Contrast this regulatory structure with how ICAO responsibilities are allocated to the States of Design (SoD), Manufacture (SoM) and the Operator (SoO). Typically, there is only one SoD and SoM for each type of aircraft, engine or propeller. While there are some variations—companies with multiple locations might result in multiple SoDs and SoMs—the general rules apply in the vast majority of situations: The SoD and SoM responsibilities are product-specific, and there is only one of each.

Similarly, there is only one SoO—the country that issues the air operator certificate. Thus, the SoO is responsible for overseeing those operations (with additional responsibilities for “third-country operators”) and resolving any safety issues that arise.

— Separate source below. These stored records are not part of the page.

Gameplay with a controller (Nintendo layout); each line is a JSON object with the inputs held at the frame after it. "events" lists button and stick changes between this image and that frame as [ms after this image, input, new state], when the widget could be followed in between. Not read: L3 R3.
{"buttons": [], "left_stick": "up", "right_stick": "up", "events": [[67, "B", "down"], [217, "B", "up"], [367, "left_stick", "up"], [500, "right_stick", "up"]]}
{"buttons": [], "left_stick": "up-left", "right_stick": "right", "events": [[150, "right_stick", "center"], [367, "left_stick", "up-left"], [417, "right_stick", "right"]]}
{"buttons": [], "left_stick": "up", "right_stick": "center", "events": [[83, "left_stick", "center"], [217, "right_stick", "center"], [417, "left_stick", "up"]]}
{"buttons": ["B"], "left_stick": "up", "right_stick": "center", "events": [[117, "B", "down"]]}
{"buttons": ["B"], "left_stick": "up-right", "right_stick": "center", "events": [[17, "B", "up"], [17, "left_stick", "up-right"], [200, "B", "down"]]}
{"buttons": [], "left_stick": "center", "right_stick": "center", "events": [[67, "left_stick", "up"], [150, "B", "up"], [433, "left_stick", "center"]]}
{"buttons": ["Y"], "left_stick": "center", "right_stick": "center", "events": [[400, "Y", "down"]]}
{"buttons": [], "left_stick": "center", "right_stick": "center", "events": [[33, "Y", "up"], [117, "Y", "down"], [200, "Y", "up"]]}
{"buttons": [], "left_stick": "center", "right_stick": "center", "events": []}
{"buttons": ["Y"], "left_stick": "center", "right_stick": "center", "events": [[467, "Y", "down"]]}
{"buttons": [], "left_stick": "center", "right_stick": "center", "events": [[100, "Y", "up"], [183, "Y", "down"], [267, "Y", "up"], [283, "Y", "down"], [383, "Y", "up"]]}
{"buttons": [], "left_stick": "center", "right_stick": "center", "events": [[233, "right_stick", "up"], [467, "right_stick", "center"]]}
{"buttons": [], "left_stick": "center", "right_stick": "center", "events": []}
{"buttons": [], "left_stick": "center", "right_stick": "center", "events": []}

In contrast, there are almost as many SoRs as there are ICAO contracting states, and each has immense regulatory reach. The maintenance industry needs help to mitigate the burdens of this structure. There is no safety value added when one AMO holds 125 certificates to work on articles subject to the oversight of 192 SoRs.

MMT Initiatives

Back to the MMT’s November meeting and its ongoing work: The most important initiative discussed was an agreement between EASA and TCCA regarding component maintenance providers. With the signing of the Maintenance Annex Guide, Rev. 2 on Nov. 1, 2018, the two agencies agreed it would no longer be necessary to obtain a continuation approval to maintain the validity of their AMO certificates. According to agency representatives, the next revision will take this a step further by achieving full mutual recognition of component AMOs.

This is an incredibly important development, even though its impact will only be apparent in the EU and Canada. It provides a concrete example to support ICAO’s larger ongoing work to lay the groundwork for mutual recognition. Would the FAA be willing to accept a similar arrangement with other MMT agencies for component AMOs? ARSA believes that from a technical standpoint, the answer is in the affirmative, although it will be applied on a bilateral (not quadrilateral) basis and rulemaking may be required to achieve it.

It is too soon to know how these issues will play out, but no one should underestimate the significance of the EASA and TCCA agreement and its impact on component MROs. The stated intent of the authorities is clear, and ARSA hopes this first frontier of mutual recognition can become a reality among the MMT authorities in the not-too-distant future. 


Marshall S. Filler is managing member of Obadal, Filler, MacLeod & Klein  and the managing director and general counsel of the Aeronautical Repair Station Association.